### EXCERPT
=== Begin Enclosure ===

2) discrete boundaries corresponding to unique positions on the wavelet are displayed on instantaneous phase slices – this intra wavelet detail is lost on amplitude slices.
Figure 2 – after Duff and Mason, Figure 2
3) instantaneous time slices give DIRECTLY the sense of time dip for dipping events. In Figure 2 I show 2 parallel dipping reflectors, represented by 5 (non consecutive) traces, and 2 (non-consecutive) instantaneous phase slices (at arbitrary t1 an t2). I marked 5 discrete phase events for the top dipping reflector. The sense of time dip is given (with appropriate color palette) by the sense of color transition. Conversely, this intra wavelet detail would be lost on the amplitude time slices, with amplitudes between the black center trace and the red traces, and amplitudes between the red traces and the green traces lost within a single broad zone. The difference is probably not as dramatic nowadays with the increase in dynamic ranges available, but using instantaneous phase slices still remains advantageous for detailed mapping.
Beyer’s seismic terrain is just a natural extension of the instantaneous time slice as ( quoted from ):”… it then follows that the instantaneous phase (-180 deg to +180 deg) can simply be rescaled to the wavelength in ms of pseudoseismic two-way time… Seismic terrain can be thought of as a type of instantaneous wavelength generated from instantaneous phase along a time slice”. With reference to the top dipping reflector in Figure 3, the method allows generating converting the brown phase segment to the dipping blue segment (and similarly the yellow phase segment to the dipping green segment for bottom dipping event).

=== End Enclosure ===

### MATERIAL PROVIDED
=== Begin Enclosure ===

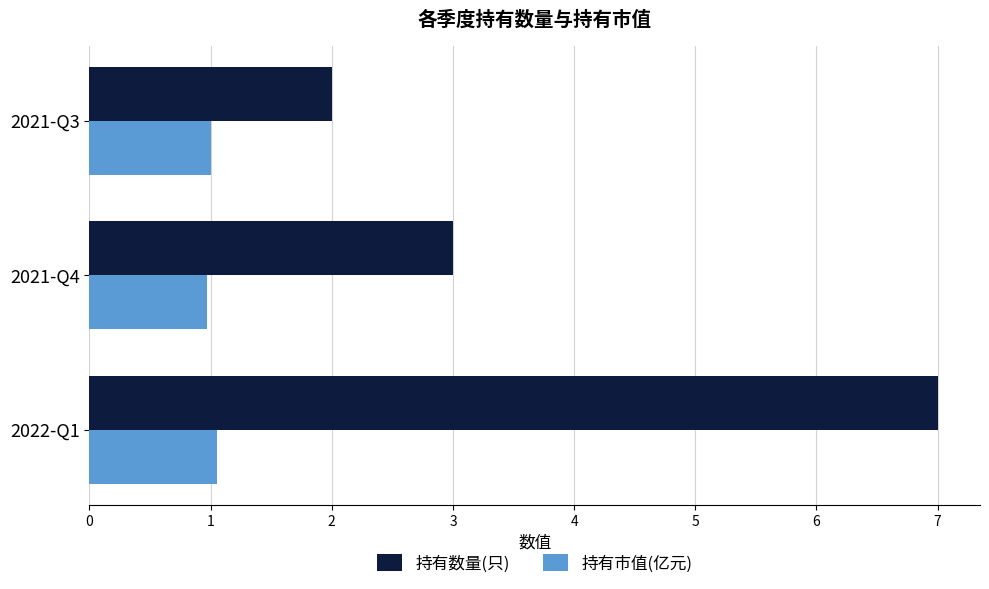

Which series has the widest spread of values?

持有数量(只)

=== End Enclosure ===

### INSTRUCTION
In the excerpt on instantaneous phase slices, what indicates the sense of time dip for dipping events?

### THE COMPLETED TASK
The sense of color transition, given an appropriate color palette.